#### Set tasks:
a. In the passage on the home-sale tax exclusion, which amount does the new law prorate: the gain or the exclusion amount?
b. Write out the stretch of the passage on the home-sale tax exclusion from "The act says" through "two-year time requirement.".

#### Document section:
---------------

We've all worked hard to give the American people an IRS that reflects America's values and respects America's taxpayers,'' said President Clinton during a White House signing ceremony July 22.

One of the few major legislative achievements of 1998, the Internal Revenue Service Restructuring and Reform Act clarifies a gray area in the Taxpayer Relief Act of 1997.

The act says if you sold your principal residence on or after May 7, 1997, the first $500,000 (for joint filers, $250,000 for singles) of gain is excluded from the capital gains tax.

The home must have been your primary residence for at least 2 of the 5 years before the date of sale. The relief act also says you can use the new $500,000 exclusion once every two years.

If you signed a contract to sell your home between May 7 and August 5, 1997, you can choose the old law's option of deferring the gain,the old law's "age-55-or-over one-time $125,000-exclusion" option, or the new law's $500,000 exclusion.

Capital gains tax relief clarified

The tax relief acts confusing provision allowed you to prorate the $500,000/ $250,000 exclusion if unforeseen events, such as a job change, illness, or some other hardship made you unable to meet the two-year time requirement.

But prorate what? The gain or the exclusion amount? The new law uses the exclusion amount.

Say you are transferred to Boston after owning a home for just one year. You can keep half of the exclusion amount ($125,000 if you're single, $250,000 if you're married) because you met half the requirement to occupy your home for two years before you sell.

---------------

#### Data extract:
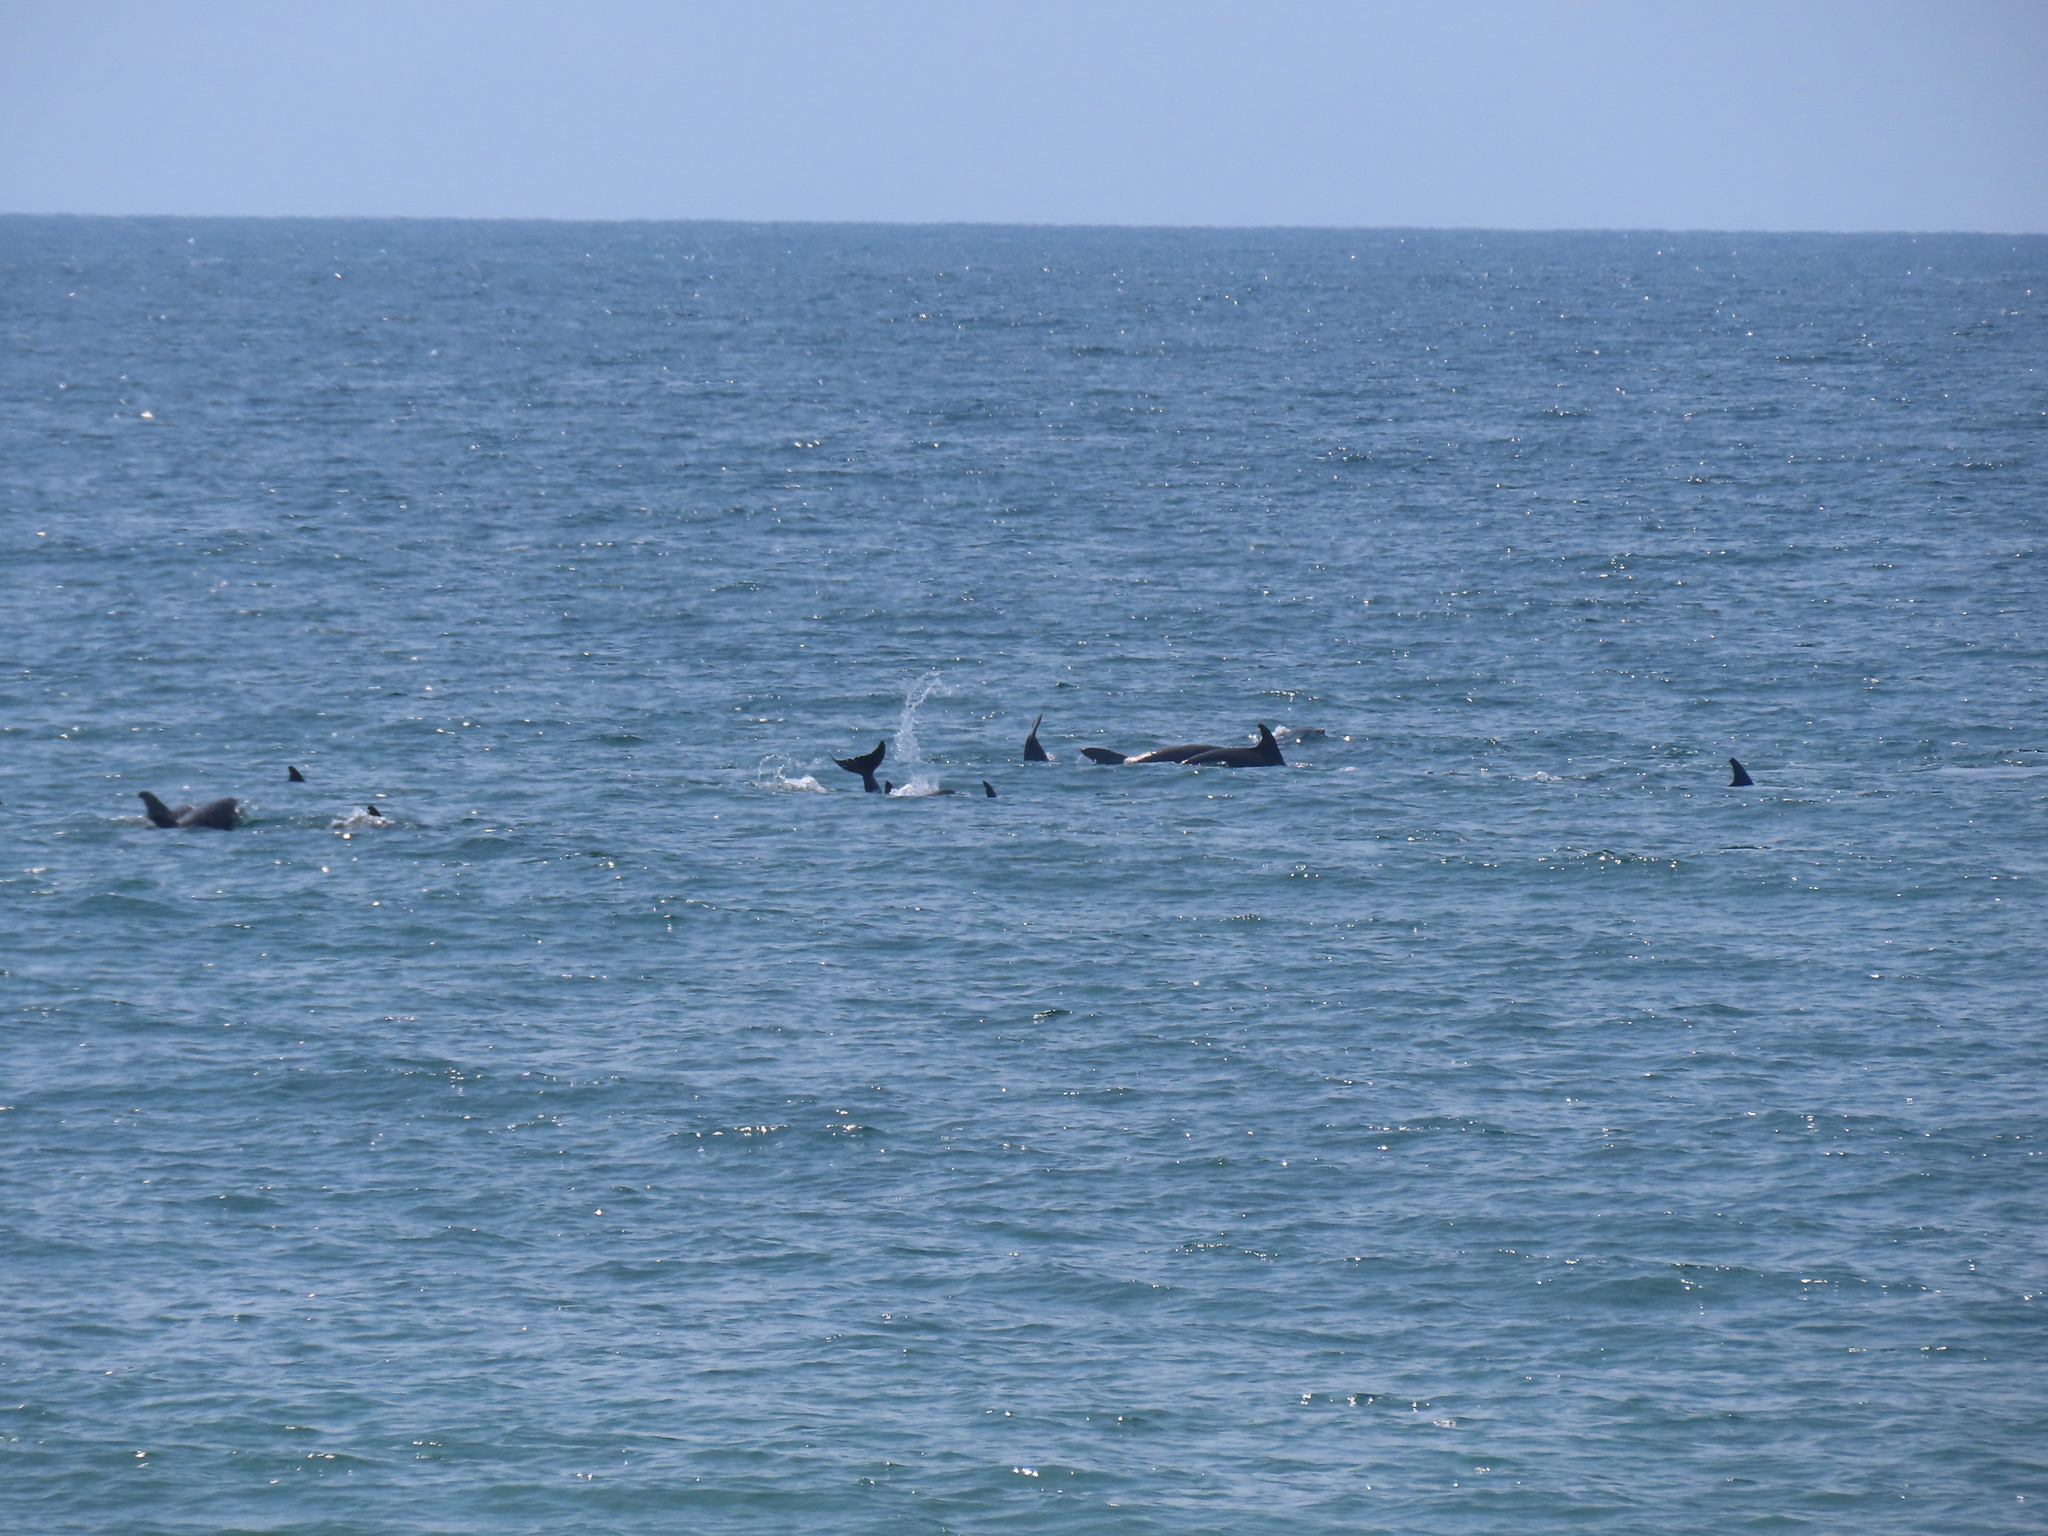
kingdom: Animalia
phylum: Chordata
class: Mammalia
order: Cetacea
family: Delphinidae
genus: Tursiops
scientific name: Tursiops truncatus
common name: Bottlenose dolphin
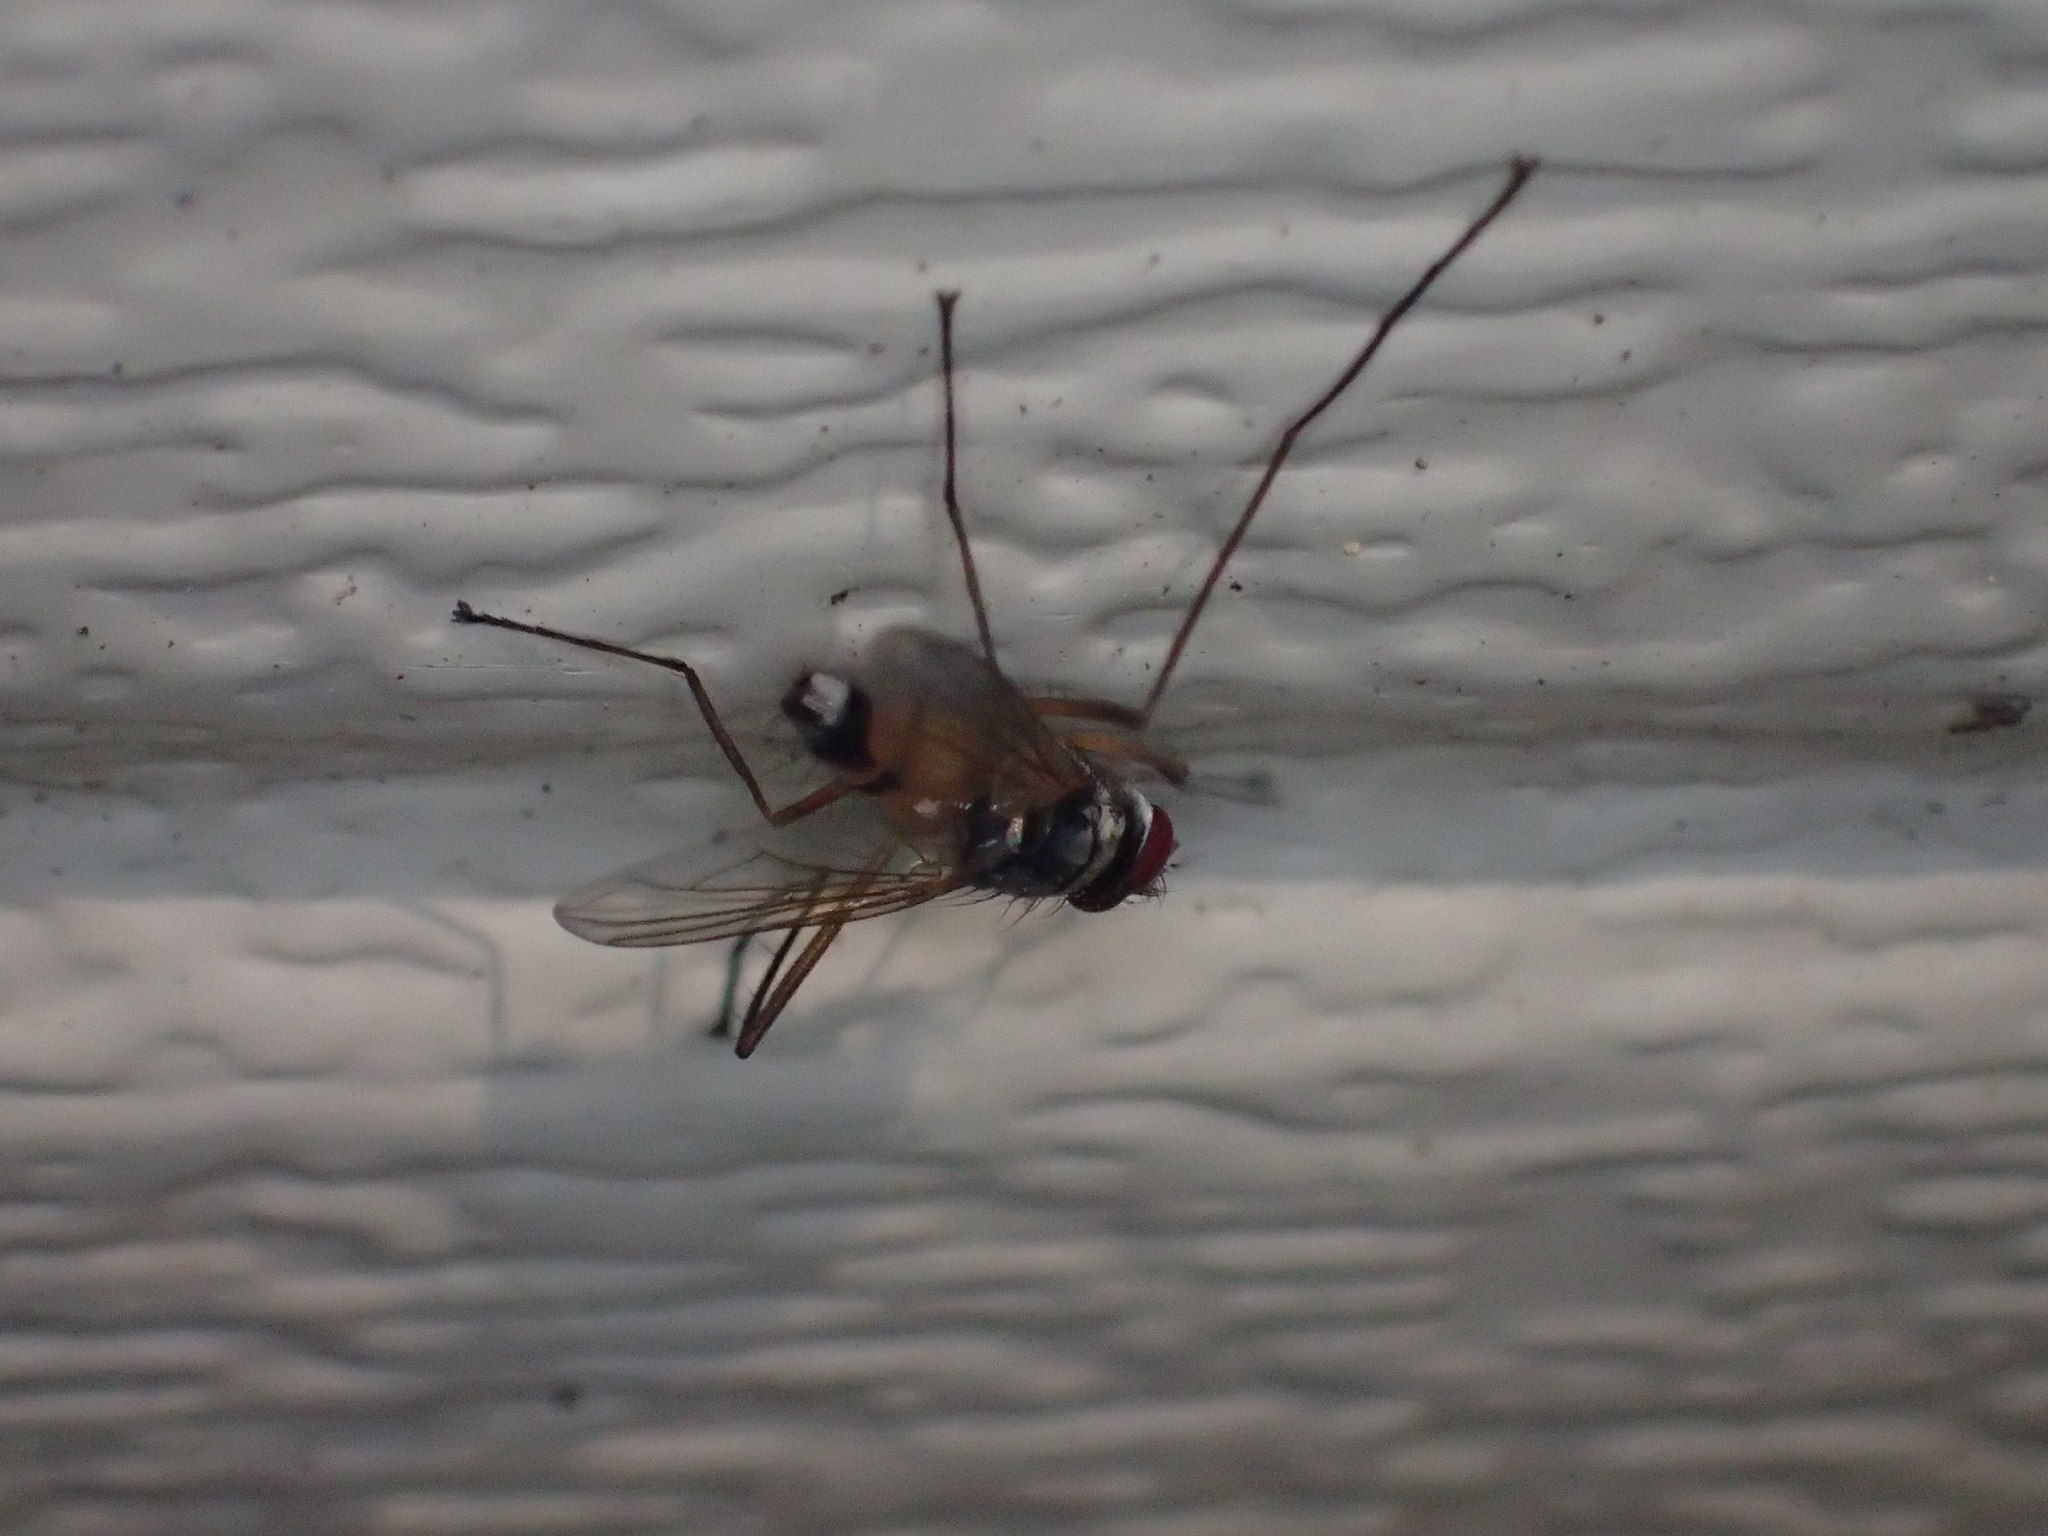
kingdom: Animalia
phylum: Arthropoda
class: Insecta
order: Diptera
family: Tachinidae
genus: Cholomyia
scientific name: Cholomyia inaequipes
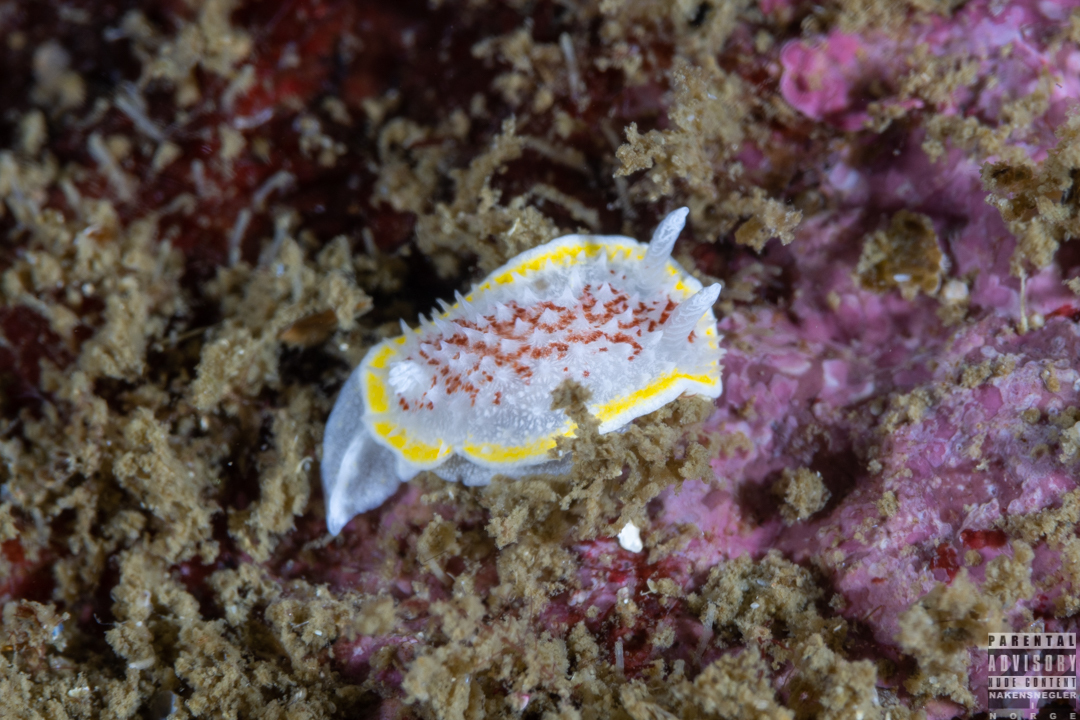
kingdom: Animalia
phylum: Mollusca
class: Gastropoda
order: Nudibranchia
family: Calycidorididae
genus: Diaphorodoris
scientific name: Diaphorodoris luteocincta
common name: Fried egg nudibranch
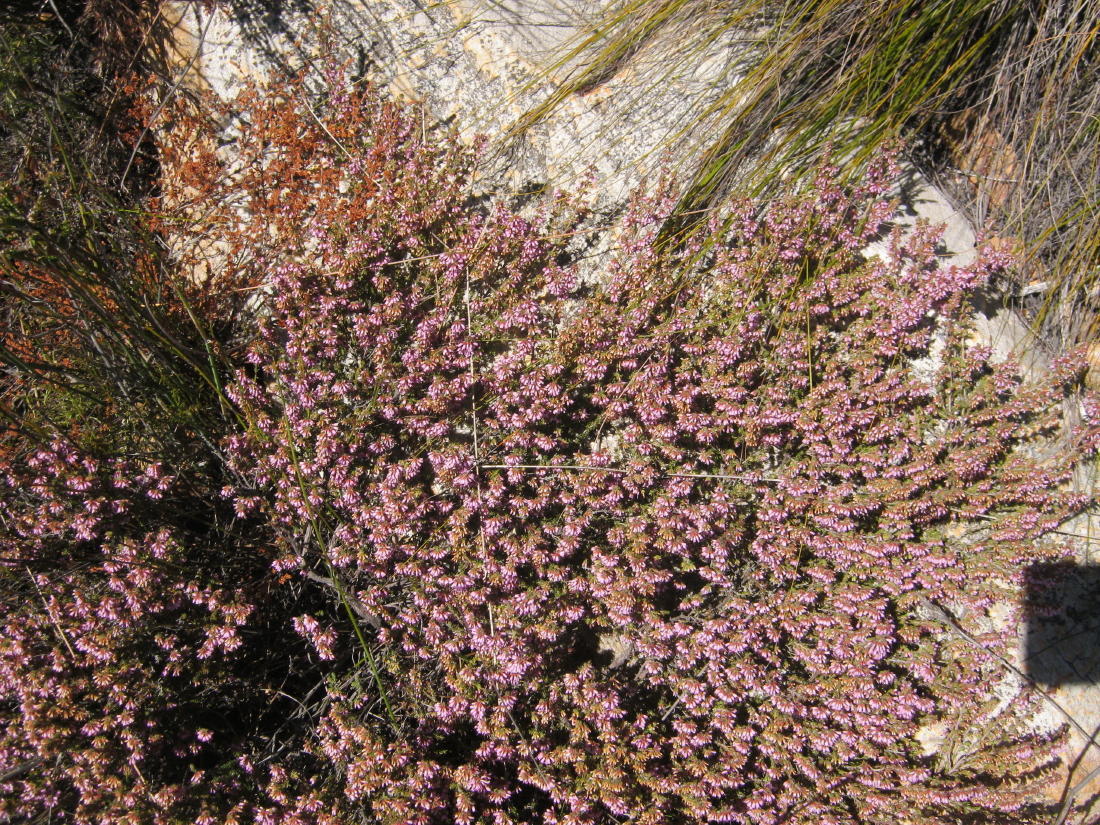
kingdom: Plantae
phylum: Tracheophyta
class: Magnoliopsida
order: Ericales
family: Ericaceae
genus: Erica
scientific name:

---------------

#### Solutions below:
a. The exclusion amount.

b.
The act says if you sold your principal residence on or after May 7, 1997, the first $500,000 (for joint filers, $250,000 for singles) of gain is excluded from the capital gains tax.

The home must have been your primary residence for at least 2 of the 5 years before the date of sale. The relief act also says you can use the new $500,000 exclusion once every two years.

If you signed a contract to sell your home between May 7 and August 5, 1997, you can choose the old law's option of deferring the gain,the old law's "age-55-or-over one-time $125,000-exclusion" option, or the new law's $500,000 exclusion.

Capital gains tax relief clarified

The tax relief acts confusing provision allowed you to prorate the $500,000/ $250,000 exclusion if unforeseen events, such as a job change, illness, or some other hardship made you unable to meet the two-year time requirement.